The task:
Omit the images, then repeat the listing exactly.

Raw data:
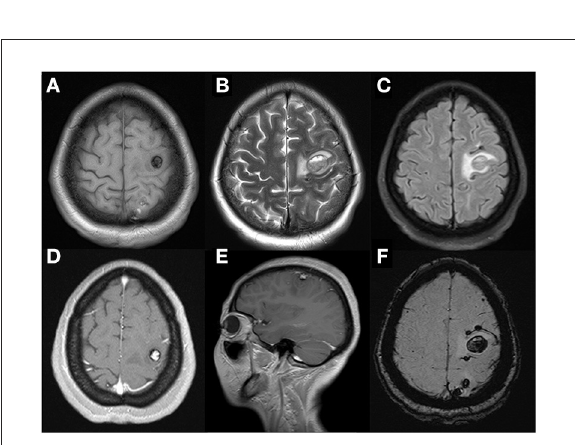
FIGURE2 Cerebral MRI examination showed multiple cerebral tumors with recent hemorrhage on axial T1WI (A) and T2WI (B) and perilesional edema on FLAIR-weighted images (C) . Enhanced T1WI after gadolinium showed the largest heterogeneous single-nodular enhancement lesion in frontal lobe on axial (D) and sagittal panel (E) . That left dispersive presence of multiple focal regions of susceptibility-induced signal loss of variable size on axial SWI (F)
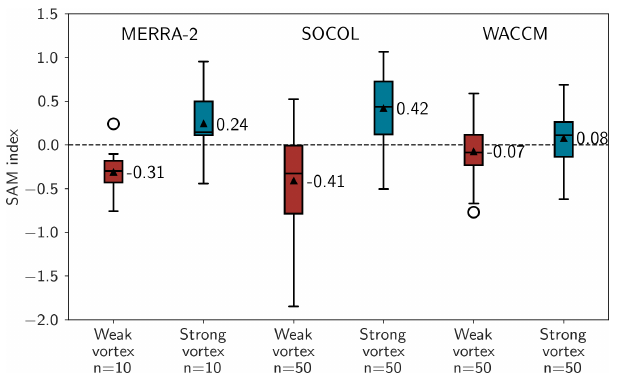
Figure 3. Distribution of the mean 500hPa SAM index averaged over the October–January period following weak and strong po- lar vortex anomalies for MERRA-2, SOCOL, and WACCM. Each box extends from the lower to the upper quartile of the data, and its whiskers extend from the lower quartile − 1 . 5 IQR to the upper quartile + 1 . 5 IQR. Data points outside of the whiskers are shown as circles. The horizontal line marks the median value and the triangle indicates the mean of the distribution, which is annotated next to the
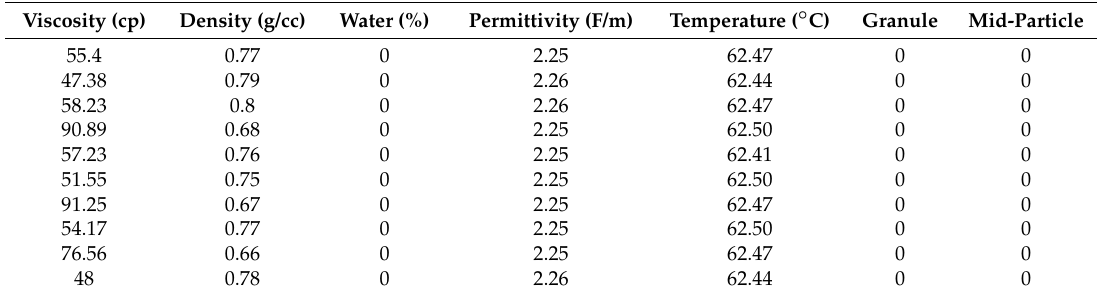
Table 3. Part of online oil monitoring data during normal wear of bearings.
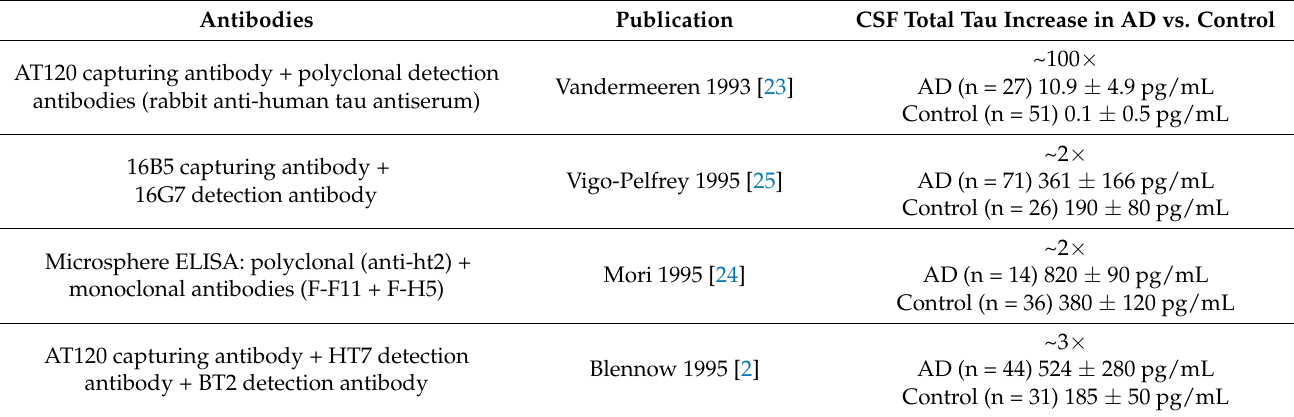
Table 1. ELISA techniques to measure CSF total tau. Antibodies Publication CSF Total Tau Increase in AD vs. Control AT120 capturing antibody + polyclonal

Your solution:
FIGURE2 Cerebral MRI examination showed multiple cerebral tumors with recent hemorrhage on axial T1WI (A) and T2WI (B) and perilesional edema on FLAIR-weighted images (C) . Enhanced T1WI after gadolinium showed the largest heterogeneous single-nodular enhancement lesion in frontal lobe on axial (D) and sagittal panel (E) . That left dispersive presence of multiple focal regions of susceptibility-induced signal loss of variable size on axial SWI (F)
Figure 3. Distribution of the mean 500hPa SAM index averaged over the October–January period following weak and strong po- lar vortex anomalies for MERRA-2, SOCOL, and WACCM. Each box extends from the lower to the upper quartile of the data, and its whiskers extend from the lower quartile − 1 . 5 IQR to the upper quartile + 1 . 5 IQR. Data points outside of the whiskers are shown as circles. The horizontal line marks the median value and the triangle indicates the mean of the distribution, which is annotated next to the
Table 3. Part of online oil monitoring data during normal wear of bearings.
Table 1. ELISA techniques to measure CSF total tau. Antibodies Publication CSF Total Tau Increase in AD vs. Control AT120 capturing antibody + polyclonal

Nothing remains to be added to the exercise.